Teamsters add seat on Yellow’s board

Parties to negotiate proposed operational changes, NMFA at same time

A Yellow tractor pulling two YRC trailers near the Houston terminal

A law professor with labor expertise is now on Yellow's board. (Photo: Jim Allen/FreightWaves)

Yellow Corp. said Tuesday it has approved Teamsters selection David Webber to serve on its board of directors. As a holder of the company’s series A preferred stock the union is allowed to hold two board seats.

Webber is a law professor at Boston University and an expert in pensions, shareholder activism and litigation, according to a news release. He is the author of the book “The Rise of the Working-Class Shareholder: Labor’s Last Best Weapon.”

Webber will receive an annual cash retainer of $160,000 and is entitled to the equivalent of $100,000 in restricted stock units each year, the same compensation structure as other non-employee directors.

His appointment increases the size of Yellow’s board to 11 directors.
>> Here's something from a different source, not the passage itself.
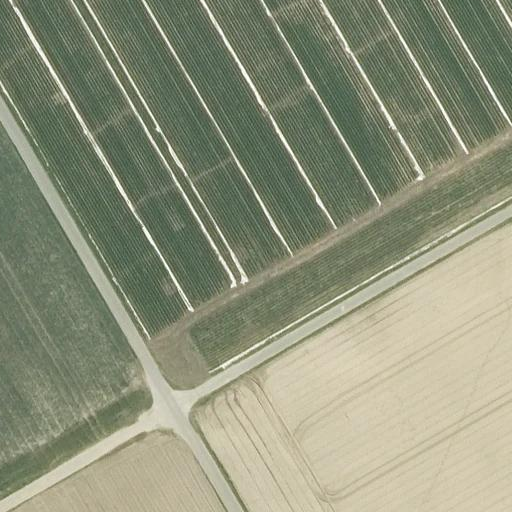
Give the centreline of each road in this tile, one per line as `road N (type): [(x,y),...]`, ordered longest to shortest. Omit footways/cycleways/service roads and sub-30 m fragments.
road 1 (track): [(511,210),(0,508)]
road 2 (track): [(232,511),(0,113)]
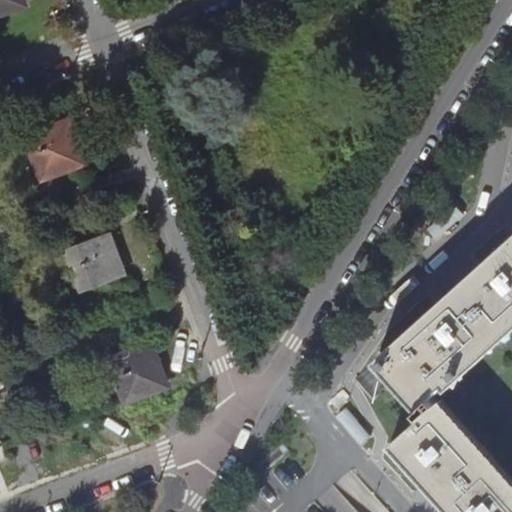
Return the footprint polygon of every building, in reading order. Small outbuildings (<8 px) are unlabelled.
[(22,0),(0,0),(0,11),(24,2),(22,0)] [(305,59),(325,52),(314,24),(295,32),(305,59)] [(322,125),(296,56),(241,77),(267,146),(322,125)] [(27,134),(28,138),(41,174),(82,159),(68,119),(27,134)] [(94,205),(87,183),(58,194),(66,215),(94,205)] [(456,206),(428,230),(437,240),(465,216),(456,206)] [(108,232),(104,233),(67,247),(81,286),(123,270),(108,232)] [(511,238),(477,270),(442,302),(373,363),(422,418),(386,451),(423,492),(439,510),(440,511),(511,511),(511,482),(435,396),(468,366),(511,326),(511,238)] [(150,341),(144,343),(110,356),(125,399),(166,383),(150,341)] [(370,438),(346,411),(335,420),(360,447),(370,438)]
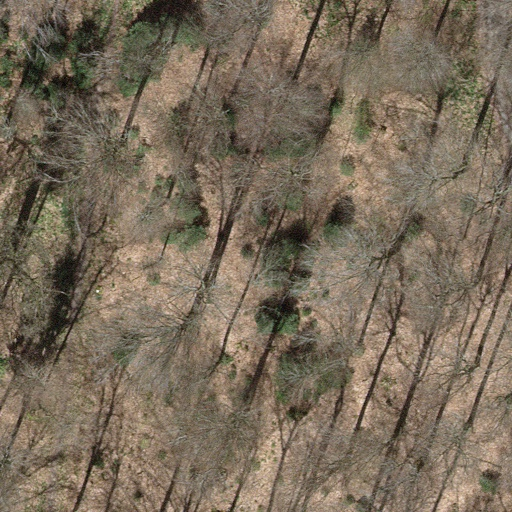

He did not appear as a member on any of the board’s committees at the time of the filing.


Douglas Carty, co-founder of Switzer-Carty Transportation, holds the union’s other seat on the board.

In recent weeks, Yellow and the Teamsters have been involved in a heated exchange regarding the less-than-truckload carrier’s proposed change of operations it asserts is integral to its survival. The company seeks to consolidate terminals and redefine some job duties as it struggles to maintain profitability.

Similar operational changes to the Western part of Yellow’s network were accepted by the union last year. However, union leadership rejected the new changes without putting it to a vote by its members, which Yellow believed it would win.

Union heads maintain the proposed change of operations violates supplements in the National Master Freight Agreement and is merely a workaround to the existing agreement. It had previously suggested reopening the contract a year early, which Yellow has formally requested.


“We are pleased to welcome David to the board,” said Yellow Chairman Matt Doheny in a news release. “We look forward to his perspectives from a labor standpoint and we will benefit from his insights as we continue our company-wide modernization to become One Yellow.”